The last manager to survive more than 18 months here was Ralph Hasenhüttl, who you of course worked with at RB Leipzig. Of the success story that is the RB story, what are the traits of that, the qualities or the successes of that which you want to try and replicate here after what you've learnt on your journey?
So, I worked very closely with Ralph Hasenhüttl in that time and also Ralf Rangnick was in the same period. They were together like Sporting Director and Head Coach. What I have mostly learned is especially to drive every single department to its best version of itself. To innovate every single department and achieve the best version this department can be, from every season to the other, because that creates an energy. Again, what I said about development, development cannot just be player development. It's also staff development. I want the analysts and the scouts to be the same kind of person, someone who wants to make the next step because we need this kind of energy. It creates power to develop player, to develop coaches and this is the environment I want to see here. This is where Red Bull and Ralph Hasenhüttl in that time was very successful. That makes a difference to other environments where you don't see that.
And the player sales that Red Bull have made in the last five, six, seven years and then just carried on being successful at a good level. That's the skill, isn't it? To develop talent and turnover whilst maintaining your standards. That's possibly the hardest thing in football?
Yes and that's always a togetherness. If you speak about development, then you need a couple of layers that are young, that really have the future in front of them and are working on it. But then you also need the whole environment to be able to allow them to grow. The coach, the assistants, everybody around them... that's very important.
I have got to ask you about Danny Röhl. You might not be able to say anything about Danny but he is a young man you know and he has done a very good job at Sheffield Wednesday. In fact, they had a remarkable win from 2-0 down last night. Is he someone that you can say anything about, whether he fits your profile of the sort of manager you want for the future?
I've known Danny for a long time, because as you mentioned, the Ralph Hasenhüttl time was the same time that Danny was assistant coach and on the analytics. So he has been in a very different role to the one he is in now and I have been in different roles to the role I am in now. When you know each other and you both make a career, then you follow each other. I was really happy for him when I saw that he took the job in the Championship and when he had the success of staying in the competition. I said it earlier, it's one of the important parts of my job, to know coaches and managers, whatever you want to call them, all around the globe and in different countries. It is important to follow talent in general, because I want to bring talent to this football club. On the pitch and off the pitch. That's why I am always following talented people.

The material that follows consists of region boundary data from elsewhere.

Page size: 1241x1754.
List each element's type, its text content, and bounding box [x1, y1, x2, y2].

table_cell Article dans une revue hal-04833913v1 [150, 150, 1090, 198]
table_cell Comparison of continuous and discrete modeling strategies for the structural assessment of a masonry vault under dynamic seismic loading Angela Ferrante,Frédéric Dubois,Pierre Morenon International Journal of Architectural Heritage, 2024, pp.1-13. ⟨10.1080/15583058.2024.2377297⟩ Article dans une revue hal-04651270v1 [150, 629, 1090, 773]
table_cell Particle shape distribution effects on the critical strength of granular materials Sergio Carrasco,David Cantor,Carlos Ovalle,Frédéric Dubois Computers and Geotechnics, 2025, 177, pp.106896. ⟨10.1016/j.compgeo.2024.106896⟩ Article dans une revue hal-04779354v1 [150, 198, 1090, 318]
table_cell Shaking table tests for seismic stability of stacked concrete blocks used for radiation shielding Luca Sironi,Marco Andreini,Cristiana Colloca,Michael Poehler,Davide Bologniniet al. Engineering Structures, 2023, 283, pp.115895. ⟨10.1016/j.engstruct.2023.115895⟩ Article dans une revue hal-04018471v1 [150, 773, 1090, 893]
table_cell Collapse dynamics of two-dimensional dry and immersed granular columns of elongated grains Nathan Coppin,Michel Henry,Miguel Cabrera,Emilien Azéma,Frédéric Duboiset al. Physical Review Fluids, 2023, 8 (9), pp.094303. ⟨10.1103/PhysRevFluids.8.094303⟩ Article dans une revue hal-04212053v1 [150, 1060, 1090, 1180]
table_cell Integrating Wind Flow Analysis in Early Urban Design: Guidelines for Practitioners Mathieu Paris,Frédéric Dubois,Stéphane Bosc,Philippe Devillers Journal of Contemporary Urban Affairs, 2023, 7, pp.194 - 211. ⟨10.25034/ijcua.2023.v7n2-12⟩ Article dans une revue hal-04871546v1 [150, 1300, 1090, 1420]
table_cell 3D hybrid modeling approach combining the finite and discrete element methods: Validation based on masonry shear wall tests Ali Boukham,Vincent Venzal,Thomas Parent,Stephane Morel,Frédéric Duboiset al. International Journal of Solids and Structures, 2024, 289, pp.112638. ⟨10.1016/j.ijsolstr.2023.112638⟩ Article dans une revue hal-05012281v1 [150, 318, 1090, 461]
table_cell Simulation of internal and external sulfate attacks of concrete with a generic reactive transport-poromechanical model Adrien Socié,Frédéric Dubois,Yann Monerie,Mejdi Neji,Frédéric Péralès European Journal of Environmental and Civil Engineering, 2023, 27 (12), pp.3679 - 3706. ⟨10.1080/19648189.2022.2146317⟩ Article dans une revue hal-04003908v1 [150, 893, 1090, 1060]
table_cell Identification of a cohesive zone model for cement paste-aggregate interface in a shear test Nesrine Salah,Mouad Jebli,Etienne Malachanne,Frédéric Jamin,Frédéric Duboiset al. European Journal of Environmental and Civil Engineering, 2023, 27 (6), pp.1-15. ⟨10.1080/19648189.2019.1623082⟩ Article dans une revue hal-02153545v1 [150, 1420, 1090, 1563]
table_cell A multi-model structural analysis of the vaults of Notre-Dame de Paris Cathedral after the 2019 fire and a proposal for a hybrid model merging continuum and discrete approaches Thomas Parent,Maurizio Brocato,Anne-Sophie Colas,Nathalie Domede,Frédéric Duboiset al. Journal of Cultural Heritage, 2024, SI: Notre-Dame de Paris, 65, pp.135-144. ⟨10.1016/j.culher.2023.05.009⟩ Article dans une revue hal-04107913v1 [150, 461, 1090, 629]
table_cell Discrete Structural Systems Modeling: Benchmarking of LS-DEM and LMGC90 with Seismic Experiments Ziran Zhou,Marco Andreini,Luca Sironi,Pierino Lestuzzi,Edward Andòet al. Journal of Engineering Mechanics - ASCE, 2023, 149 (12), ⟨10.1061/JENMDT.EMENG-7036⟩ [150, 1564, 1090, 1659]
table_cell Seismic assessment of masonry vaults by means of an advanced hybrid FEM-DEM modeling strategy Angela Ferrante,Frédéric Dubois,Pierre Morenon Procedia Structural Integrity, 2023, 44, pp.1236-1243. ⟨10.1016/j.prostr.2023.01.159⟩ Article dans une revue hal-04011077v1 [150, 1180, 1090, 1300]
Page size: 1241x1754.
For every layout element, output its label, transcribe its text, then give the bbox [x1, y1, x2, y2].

I won't ask you if you're going to speak to Danny in the summer because that wouldn't be fair on Ivan or Danny, both of whom are in jobs at the moment. Just finally, what do you do to help you cope with the stresses of the top level of this sport which we all love. How do you escape? I like speaking to Ivan about his love of heavy rock music and Ralph of course liked his music too. What's Johannes Spors, are you on the golf course or the tennis court? What are you doing to switch off when you can? Do you ever?
When I worked in Italy, my house was directly next to the golf course so I tried my luck. I loved it but I am horribly bad, so it doesn't really relax me. It's my family honestly, it's my wife and my three kids. That's what calms me down. Not always calms me down to be honest! That's my number one.